> TASK: Read the lines below. Copy out any that hold the string "Left".

> DATA IN THIS EXERCISE:

--------

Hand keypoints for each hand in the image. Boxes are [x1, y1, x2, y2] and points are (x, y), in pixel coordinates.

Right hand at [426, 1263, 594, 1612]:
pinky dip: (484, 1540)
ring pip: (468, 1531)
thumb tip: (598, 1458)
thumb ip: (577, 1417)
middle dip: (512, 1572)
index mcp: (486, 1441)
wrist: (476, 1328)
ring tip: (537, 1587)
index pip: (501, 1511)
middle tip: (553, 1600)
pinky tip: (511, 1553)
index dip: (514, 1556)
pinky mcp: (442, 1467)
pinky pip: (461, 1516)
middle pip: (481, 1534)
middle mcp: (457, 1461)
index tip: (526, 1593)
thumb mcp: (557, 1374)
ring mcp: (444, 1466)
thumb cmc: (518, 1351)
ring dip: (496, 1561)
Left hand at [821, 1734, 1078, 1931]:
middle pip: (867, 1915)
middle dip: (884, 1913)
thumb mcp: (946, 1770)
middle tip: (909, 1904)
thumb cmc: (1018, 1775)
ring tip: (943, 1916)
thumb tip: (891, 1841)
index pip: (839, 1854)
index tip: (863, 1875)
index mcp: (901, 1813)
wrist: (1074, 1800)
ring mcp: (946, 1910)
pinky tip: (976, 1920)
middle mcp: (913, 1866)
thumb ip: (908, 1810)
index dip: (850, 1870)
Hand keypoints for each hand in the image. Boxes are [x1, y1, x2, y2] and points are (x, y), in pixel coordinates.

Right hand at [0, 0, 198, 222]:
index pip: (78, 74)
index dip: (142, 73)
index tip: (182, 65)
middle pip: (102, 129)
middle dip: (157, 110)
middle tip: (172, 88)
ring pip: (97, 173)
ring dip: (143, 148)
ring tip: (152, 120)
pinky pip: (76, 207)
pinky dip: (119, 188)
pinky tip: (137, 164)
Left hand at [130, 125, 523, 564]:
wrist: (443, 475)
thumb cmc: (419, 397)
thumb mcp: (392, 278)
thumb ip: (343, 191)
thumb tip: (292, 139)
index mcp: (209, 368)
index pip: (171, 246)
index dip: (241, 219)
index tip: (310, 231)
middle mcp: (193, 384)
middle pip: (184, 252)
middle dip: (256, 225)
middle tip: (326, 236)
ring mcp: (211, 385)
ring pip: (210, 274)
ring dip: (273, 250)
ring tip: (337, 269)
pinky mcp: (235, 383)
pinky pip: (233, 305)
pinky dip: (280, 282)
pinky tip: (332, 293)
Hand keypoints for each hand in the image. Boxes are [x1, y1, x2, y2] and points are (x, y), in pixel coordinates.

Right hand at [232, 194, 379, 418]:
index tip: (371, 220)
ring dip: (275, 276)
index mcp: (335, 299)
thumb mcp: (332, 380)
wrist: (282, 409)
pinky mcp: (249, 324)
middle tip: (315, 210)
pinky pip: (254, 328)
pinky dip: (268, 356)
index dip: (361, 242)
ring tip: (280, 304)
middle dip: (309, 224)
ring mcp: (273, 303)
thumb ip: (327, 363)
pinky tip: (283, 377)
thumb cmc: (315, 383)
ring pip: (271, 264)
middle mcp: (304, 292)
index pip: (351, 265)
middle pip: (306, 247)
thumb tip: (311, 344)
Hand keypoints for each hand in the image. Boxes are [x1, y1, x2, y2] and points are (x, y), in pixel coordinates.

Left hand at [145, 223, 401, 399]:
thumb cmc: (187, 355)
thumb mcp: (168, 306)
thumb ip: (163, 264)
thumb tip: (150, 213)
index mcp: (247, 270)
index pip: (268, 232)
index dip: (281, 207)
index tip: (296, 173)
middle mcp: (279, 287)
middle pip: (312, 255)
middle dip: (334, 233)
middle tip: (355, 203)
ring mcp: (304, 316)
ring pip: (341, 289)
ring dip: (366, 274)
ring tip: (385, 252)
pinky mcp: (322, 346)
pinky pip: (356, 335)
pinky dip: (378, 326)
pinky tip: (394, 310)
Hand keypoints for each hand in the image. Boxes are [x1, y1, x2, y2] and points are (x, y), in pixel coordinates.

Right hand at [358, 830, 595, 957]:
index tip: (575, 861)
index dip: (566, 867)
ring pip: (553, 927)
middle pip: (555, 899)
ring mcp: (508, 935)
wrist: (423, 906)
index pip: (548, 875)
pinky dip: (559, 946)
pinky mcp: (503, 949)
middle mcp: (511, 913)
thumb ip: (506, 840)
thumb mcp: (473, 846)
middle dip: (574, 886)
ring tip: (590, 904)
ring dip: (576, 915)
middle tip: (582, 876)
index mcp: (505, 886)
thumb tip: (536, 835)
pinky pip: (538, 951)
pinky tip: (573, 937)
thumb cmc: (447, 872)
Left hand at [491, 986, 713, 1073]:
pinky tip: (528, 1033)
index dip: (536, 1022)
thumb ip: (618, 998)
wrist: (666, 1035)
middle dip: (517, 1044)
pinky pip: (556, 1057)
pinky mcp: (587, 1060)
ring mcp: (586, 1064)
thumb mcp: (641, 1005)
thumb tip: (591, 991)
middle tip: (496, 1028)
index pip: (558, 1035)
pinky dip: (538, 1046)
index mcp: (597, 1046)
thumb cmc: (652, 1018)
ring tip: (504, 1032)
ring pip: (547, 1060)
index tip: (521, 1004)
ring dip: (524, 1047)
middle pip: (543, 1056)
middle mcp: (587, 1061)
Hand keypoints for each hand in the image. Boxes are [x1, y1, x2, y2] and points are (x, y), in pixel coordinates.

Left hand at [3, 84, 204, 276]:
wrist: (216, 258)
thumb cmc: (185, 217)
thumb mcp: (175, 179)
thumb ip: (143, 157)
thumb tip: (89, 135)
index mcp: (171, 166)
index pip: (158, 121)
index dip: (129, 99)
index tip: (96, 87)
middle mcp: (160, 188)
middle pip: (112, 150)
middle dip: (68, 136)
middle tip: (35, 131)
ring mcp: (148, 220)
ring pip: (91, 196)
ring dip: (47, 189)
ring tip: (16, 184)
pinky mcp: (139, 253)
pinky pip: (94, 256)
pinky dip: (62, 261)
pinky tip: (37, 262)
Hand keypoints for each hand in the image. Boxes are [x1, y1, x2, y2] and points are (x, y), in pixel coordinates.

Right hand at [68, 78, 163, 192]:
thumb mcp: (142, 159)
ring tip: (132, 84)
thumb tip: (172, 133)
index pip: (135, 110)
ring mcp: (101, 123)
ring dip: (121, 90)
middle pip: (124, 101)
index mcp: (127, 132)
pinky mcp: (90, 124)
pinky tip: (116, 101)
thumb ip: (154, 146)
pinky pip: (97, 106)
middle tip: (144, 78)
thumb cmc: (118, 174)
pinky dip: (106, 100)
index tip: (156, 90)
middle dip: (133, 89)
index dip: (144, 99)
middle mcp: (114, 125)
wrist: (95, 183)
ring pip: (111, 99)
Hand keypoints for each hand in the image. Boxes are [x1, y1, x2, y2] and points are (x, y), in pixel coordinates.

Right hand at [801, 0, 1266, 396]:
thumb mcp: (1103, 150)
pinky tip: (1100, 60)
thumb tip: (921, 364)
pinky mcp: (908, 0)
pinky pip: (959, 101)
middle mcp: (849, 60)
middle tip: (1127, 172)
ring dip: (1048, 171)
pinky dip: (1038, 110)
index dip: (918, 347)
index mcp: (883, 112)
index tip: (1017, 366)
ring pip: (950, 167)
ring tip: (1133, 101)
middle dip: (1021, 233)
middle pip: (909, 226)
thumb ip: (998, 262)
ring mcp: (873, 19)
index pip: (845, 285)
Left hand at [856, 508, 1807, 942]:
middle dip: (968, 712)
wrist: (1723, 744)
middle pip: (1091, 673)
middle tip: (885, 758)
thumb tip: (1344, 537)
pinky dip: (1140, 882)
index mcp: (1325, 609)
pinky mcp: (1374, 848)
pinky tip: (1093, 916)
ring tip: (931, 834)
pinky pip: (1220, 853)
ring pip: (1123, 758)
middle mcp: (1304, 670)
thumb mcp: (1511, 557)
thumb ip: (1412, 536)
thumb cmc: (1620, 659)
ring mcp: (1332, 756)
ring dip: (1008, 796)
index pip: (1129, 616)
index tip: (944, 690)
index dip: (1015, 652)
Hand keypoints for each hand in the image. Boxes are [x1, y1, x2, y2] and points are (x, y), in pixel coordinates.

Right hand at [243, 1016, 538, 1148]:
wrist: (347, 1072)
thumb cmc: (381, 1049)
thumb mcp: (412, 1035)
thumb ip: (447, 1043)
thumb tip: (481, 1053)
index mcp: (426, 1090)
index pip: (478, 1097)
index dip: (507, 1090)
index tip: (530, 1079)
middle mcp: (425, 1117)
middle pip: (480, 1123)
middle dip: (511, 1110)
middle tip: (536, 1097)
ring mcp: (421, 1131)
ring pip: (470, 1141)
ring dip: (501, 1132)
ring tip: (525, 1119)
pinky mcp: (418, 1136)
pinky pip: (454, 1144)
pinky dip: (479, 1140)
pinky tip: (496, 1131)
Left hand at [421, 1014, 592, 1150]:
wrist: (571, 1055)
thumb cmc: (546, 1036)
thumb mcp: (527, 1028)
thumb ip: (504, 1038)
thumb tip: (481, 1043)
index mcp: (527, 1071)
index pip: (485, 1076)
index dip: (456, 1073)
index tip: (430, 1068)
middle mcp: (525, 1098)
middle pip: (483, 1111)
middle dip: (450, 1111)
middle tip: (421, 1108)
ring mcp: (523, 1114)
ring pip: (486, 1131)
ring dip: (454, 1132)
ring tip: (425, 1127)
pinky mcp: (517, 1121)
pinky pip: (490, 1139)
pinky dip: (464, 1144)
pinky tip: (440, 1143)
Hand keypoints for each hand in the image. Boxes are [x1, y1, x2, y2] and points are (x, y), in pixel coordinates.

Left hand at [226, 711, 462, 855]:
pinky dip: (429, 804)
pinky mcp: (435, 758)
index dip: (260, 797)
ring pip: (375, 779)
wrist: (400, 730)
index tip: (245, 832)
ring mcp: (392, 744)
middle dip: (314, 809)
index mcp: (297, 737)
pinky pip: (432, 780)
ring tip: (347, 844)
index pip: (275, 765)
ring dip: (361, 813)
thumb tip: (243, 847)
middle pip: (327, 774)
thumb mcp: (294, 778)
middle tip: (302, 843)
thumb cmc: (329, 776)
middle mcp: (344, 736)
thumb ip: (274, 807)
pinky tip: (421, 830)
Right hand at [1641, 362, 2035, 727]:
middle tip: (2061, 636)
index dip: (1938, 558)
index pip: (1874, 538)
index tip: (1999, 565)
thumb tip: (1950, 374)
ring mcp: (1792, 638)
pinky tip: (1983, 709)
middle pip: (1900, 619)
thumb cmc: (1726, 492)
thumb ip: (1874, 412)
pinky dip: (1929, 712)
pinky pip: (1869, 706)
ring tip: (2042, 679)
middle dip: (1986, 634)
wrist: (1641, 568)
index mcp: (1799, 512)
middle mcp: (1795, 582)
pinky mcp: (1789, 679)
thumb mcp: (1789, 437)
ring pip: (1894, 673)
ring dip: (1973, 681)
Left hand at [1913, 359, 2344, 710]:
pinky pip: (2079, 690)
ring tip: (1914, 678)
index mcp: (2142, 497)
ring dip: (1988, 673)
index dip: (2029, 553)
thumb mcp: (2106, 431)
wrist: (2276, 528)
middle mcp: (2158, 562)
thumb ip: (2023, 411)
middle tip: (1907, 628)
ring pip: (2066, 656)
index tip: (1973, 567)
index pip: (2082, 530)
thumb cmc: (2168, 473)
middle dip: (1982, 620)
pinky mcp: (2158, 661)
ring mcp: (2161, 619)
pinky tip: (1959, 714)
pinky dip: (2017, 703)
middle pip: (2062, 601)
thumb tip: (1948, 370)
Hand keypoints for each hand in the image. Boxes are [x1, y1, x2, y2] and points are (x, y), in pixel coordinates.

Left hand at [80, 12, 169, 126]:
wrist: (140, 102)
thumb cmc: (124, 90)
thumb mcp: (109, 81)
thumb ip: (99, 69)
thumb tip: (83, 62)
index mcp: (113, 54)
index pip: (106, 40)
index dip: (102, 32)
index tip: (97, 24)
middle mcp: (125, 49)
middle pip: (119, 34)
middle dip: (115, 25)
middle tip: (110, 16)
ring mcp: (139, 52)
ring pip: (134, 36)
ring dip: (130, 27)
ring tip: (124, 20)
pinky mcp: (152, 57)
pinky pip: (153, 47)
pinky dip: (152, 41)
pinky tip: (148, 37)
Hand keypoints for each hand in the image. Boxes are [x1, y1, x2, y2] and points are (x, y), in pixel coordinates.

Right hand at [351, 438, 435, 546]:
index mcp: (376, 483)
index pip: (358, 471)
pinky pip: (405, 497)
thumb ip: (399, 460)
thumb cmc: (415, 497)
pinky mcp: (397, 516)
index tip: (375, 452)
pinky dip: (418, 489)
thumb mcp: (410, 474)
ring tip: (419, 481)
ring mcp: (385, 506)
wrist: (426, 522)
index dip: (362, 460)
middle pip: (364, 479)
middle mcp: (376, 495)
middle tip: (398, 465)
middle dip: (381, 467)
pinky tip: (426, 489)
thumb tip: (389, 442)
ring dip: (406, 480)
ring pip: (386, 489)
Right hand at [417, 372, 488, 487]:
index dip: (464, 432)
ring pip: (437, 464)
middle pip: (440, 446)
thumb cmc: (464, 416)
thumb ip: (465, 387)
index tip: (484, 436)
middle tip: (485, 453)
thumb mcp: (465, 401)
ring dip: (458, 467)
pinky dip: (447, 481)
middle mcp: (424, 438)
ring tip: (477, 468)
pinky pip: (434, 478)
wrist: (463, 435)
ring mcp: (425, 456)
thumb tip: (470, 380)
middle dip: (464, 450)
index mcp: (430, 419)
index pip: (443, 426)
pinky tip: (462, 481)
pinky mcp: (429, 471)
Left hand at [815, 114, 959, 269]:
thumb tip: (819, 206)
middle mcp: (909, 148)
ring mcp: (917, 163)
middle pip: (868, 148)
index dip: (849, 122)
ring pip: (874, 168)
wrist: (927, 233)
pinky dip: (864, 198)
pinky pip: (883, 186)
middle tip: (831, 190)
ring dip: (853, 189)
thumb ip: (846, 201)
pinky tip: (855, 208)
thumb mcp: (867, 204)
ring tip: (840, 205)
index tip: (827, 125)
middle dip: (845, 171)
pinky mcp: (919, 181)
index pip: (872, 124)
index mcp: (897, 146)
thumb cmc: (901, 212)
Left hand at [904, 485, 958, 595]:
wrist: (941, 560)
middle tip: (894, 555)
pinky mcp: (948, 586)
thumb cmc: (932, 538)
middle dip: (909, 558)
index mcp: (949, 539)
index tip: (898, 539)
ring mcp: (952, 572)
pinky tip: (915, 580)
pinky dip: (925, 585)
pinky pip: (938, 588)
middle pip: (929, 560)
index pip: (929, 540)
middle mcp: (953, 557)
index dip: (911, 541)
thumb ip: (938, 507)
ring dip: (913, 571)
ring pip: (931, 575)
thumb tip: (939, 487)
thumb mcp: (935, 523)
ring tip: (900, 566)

--------

> SOLUTION TO THIS PROBLEM:
Left hand at [821, 1734, 1078, 1931]:
Left hand at [130, 125, 523, 564]:
Left hand at [145, 223, 401, 399]:
Left hand at [491, 986, 713, 1073]:
Left hand at [3, 84, 204, 276]:
Left hand at [856, 508, 1807, 942]:
Left hand at [421, 1014, 592, 1150]:
Left hand at [226, 711, 462, 855]:
Left hand at [1913, 359, 2344, 710]:
Left hand at [80, 12, 169, 126]:
Left hand at [815, 114, 959, 269]:
Left hand at [904, 485, 958, 595]:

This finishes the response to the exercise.